Stored items:
--------------------------------

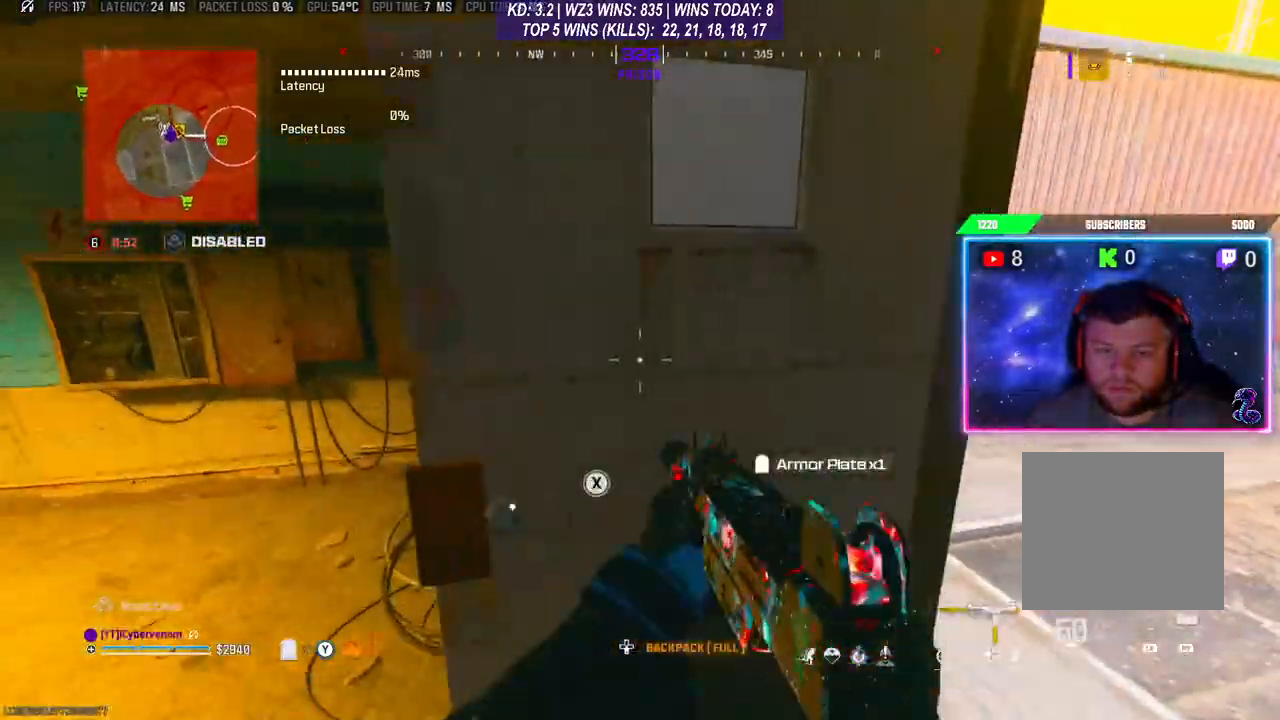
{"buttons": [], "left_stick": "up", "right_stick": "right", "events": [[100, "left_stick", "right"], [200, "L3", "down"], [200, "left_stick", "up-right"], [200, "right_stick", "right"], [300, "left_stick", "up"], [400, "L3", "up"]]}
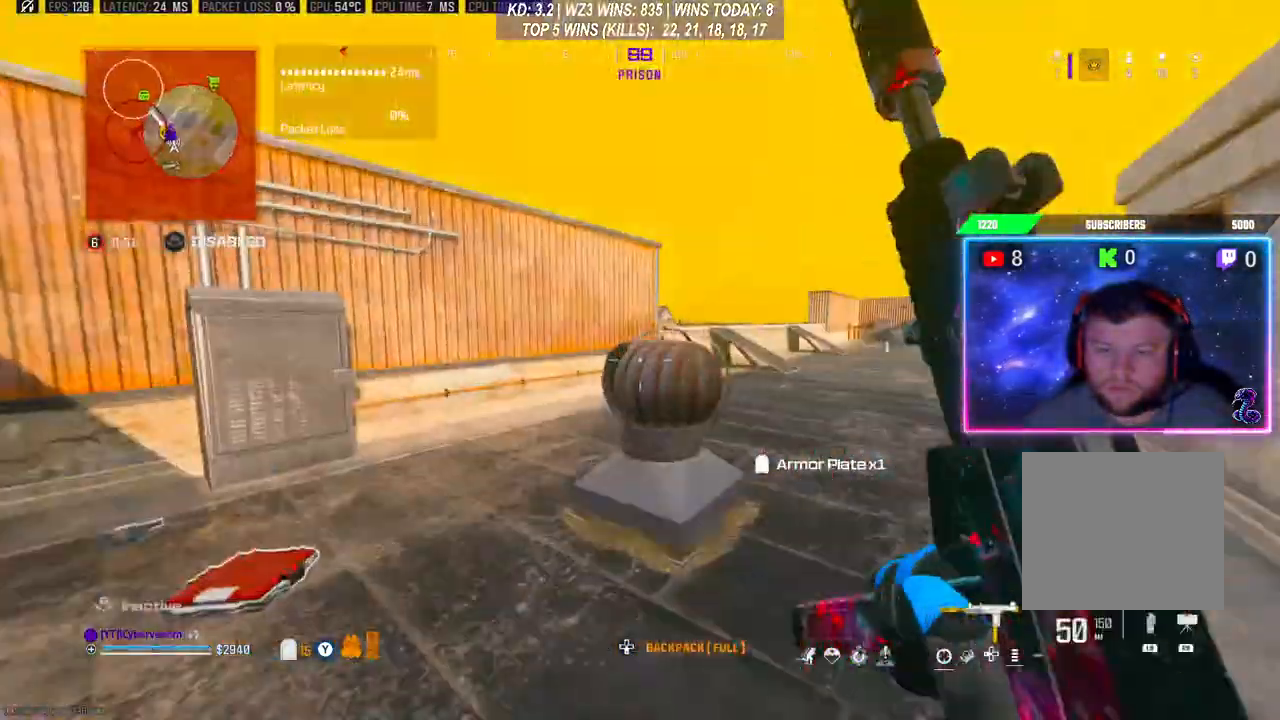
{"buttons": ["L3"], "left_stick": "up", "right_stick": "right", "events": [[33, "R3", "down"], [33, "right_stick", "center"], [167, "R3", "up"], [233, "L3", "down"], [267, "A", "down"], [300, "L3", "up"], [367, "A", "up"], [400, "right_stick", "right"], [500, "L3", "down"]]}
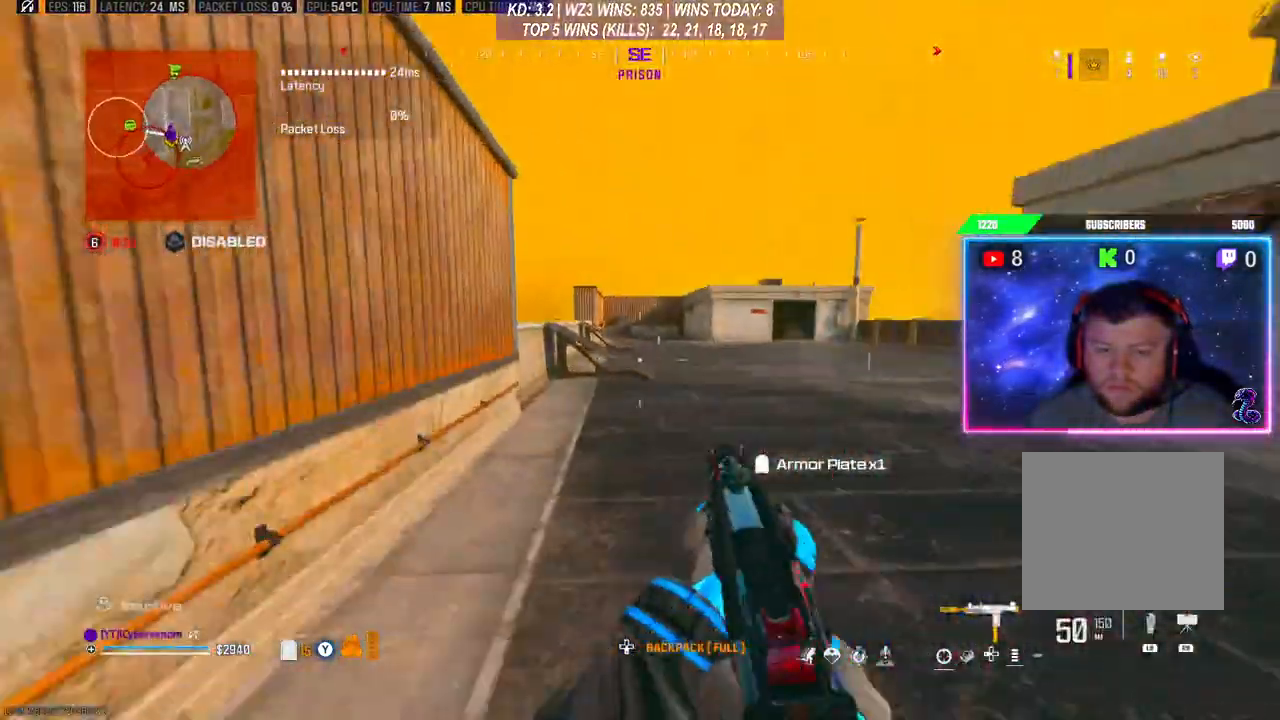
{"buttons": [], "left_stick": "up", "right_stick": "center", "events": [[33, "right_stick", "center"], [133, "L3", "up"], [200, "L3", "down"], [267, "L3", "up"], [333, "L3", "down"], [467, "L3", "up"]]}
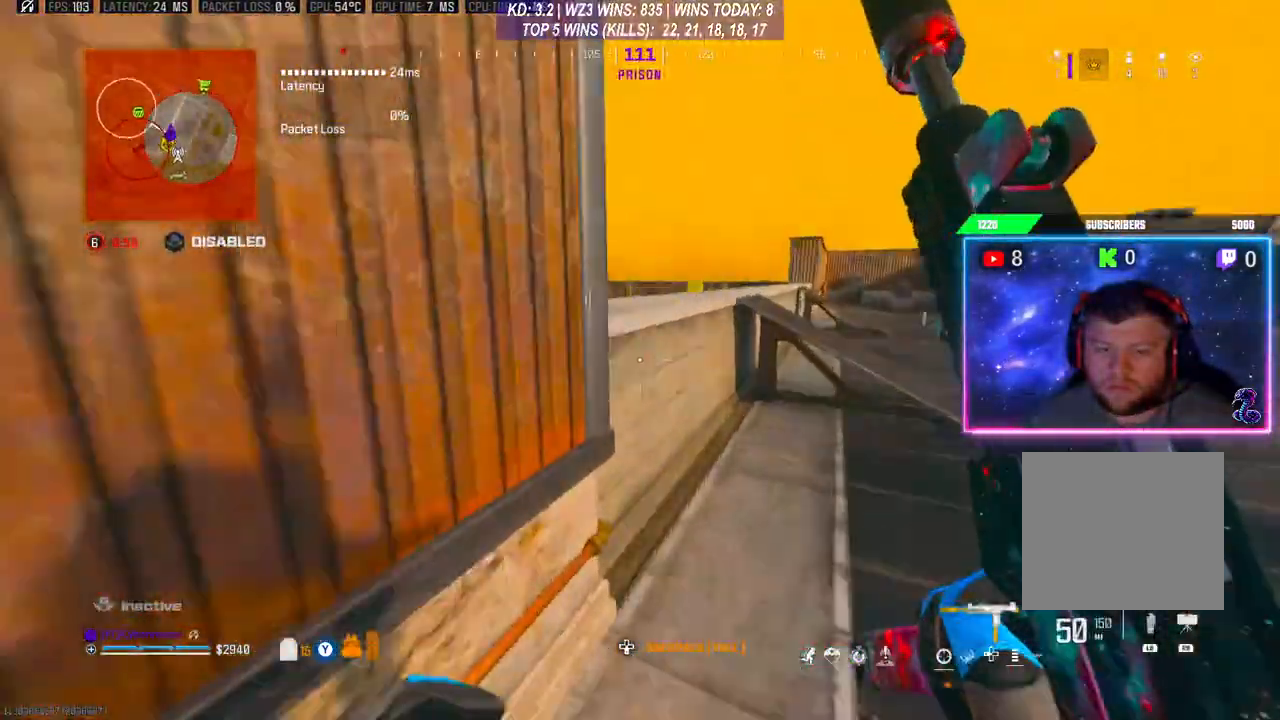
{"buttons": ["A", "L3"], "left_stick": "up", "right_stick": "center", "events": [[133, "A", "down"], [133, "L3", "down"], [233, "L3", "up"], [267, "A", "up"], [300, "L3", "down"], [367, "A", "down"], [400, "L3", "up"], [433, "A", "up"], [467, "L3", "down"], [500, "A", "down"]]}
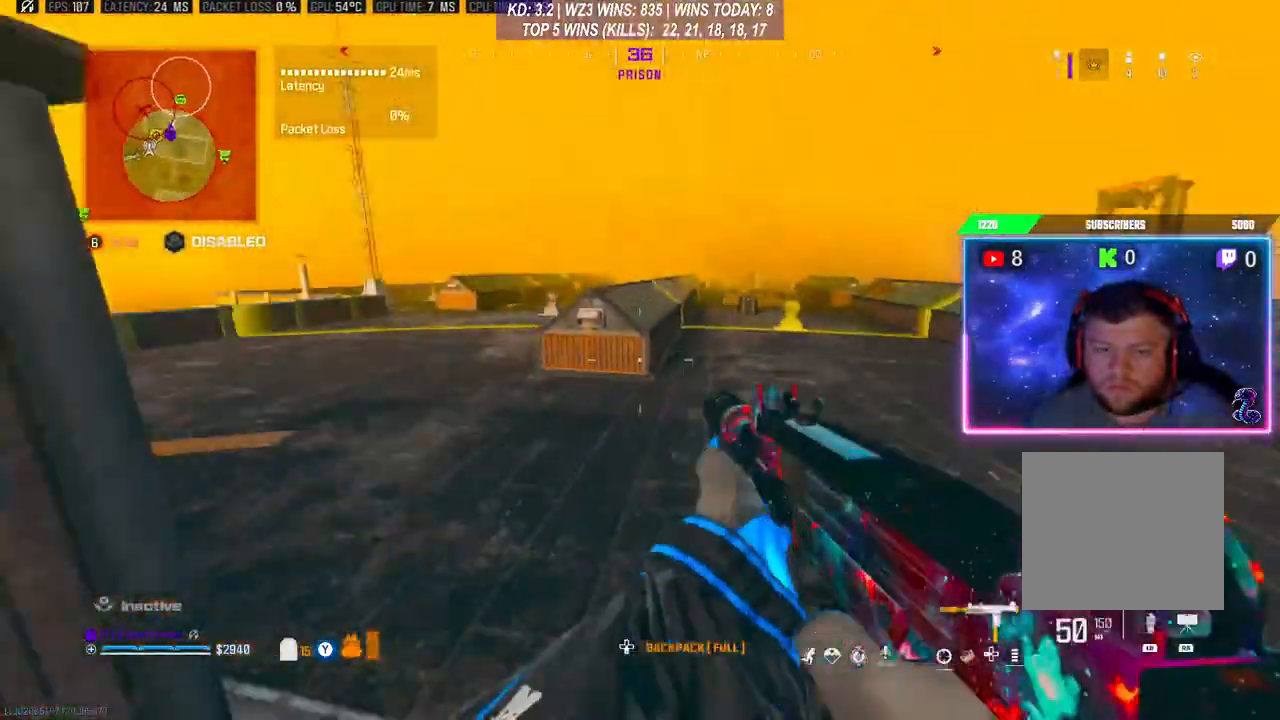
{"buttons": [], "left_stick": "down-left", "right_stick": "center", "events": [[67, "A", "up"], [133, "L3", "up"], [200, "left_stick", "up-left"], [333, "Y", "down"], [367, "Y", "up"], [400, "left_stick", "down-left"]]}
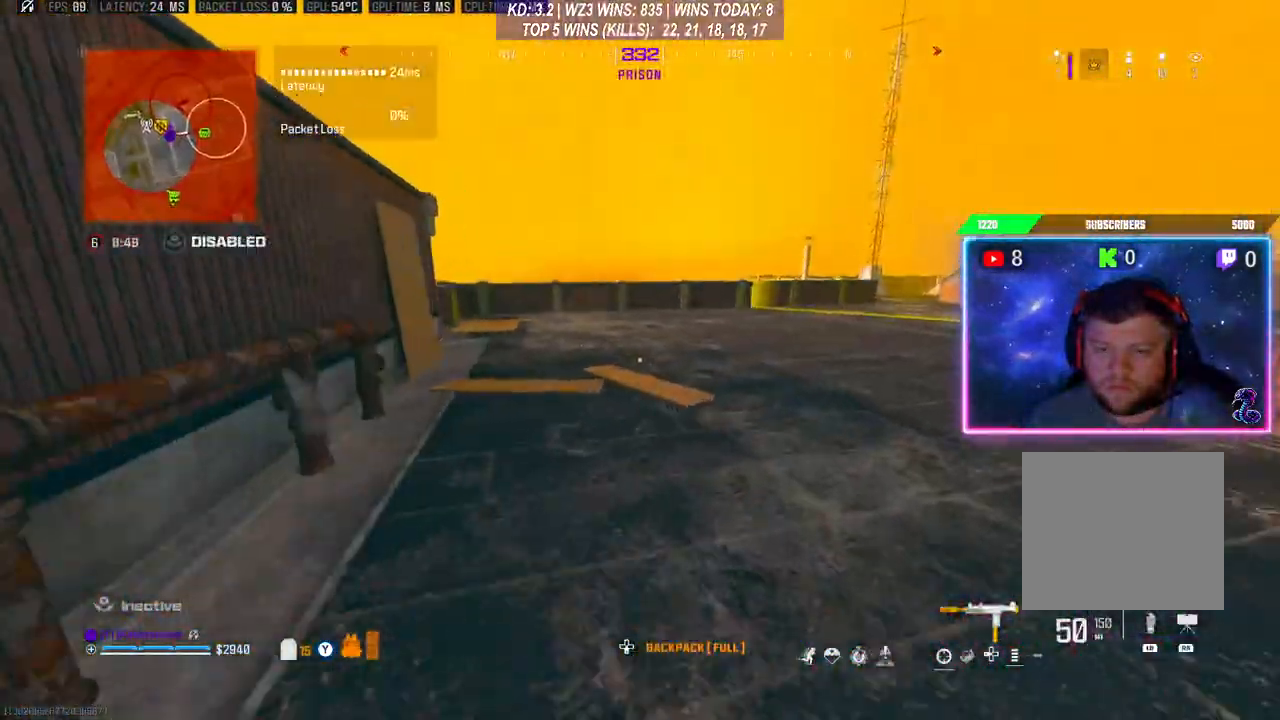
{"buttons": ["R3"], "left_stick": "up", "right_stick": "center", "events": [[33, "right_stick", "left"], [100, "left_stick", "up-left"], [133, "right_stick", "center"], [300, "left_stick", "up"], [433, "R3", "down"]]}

--------------------------------

PROBLEM REQUIREMENTS: Repeat the entries exactly and keep the pictures out of the copy.

SOLUTION FOR THIS TASK:
{"buttons": [], "left_stick": "up", "right_stick": "right", "events": [[100, "left_stick", "right"], [200, "L3", "down"], [200, "left_stick", "up-right"], [200, "right_stick", "right"], [300, "left_stick", "up"], [400, "L3", "up"]]}
{"buttons": ["L3"], "left_stick": "up", "right_stick": "right", "events": [[33, "R3", "down"], [33, "right_stick", "center"], [167, "R3", "up"], [233, "L3", "down"], [267, "A", "down"], [300, "L3", "up"], [367, "A", "up"], [400, "right_stick", "right"], [500, "L3", "down"]]}
{"buttons": [], "left_stick": "up", "right_stick": "center", "events": [[33, "right_stick", "center"], [133, "L3", "up"], [200, "L3", "down"], [267, "L3", "up"], [333, "L3", "down"], [467, "L3", "up"]]}
{"buttons": ["A", "L3"], "left_stick": "up", "right_stick": "center", "events": [[133, "A", "down"], [133, "L3", "down"], [233, "L3", "up"], [267, "A", "up"], [300, "L3", "down"], [367, "A", "down"], [400, "L3", "up"], [433, "A", "up"], [467, "L3", "down"], [500, "A", "down"]]}
{"buttons": [], "left_stick": "down-left", "right_stick": "center", "events": [[67, "A", "up"], [133, "L3", "up"], [200, "left_stick", "up-left"], [333, "Y", "down"], [367, "Y", "up"], [400, "left_stick", "down-left"]]}
{"buttons": ["R3"], "left_stick": "up", "right_stick": "center", "events": [[33, "right_stick", "left"], [100, "left_stick", "up-left"], [133, "right_stick", "center"], [300, "left_stick", "up"], [433, "R3", "down"]]}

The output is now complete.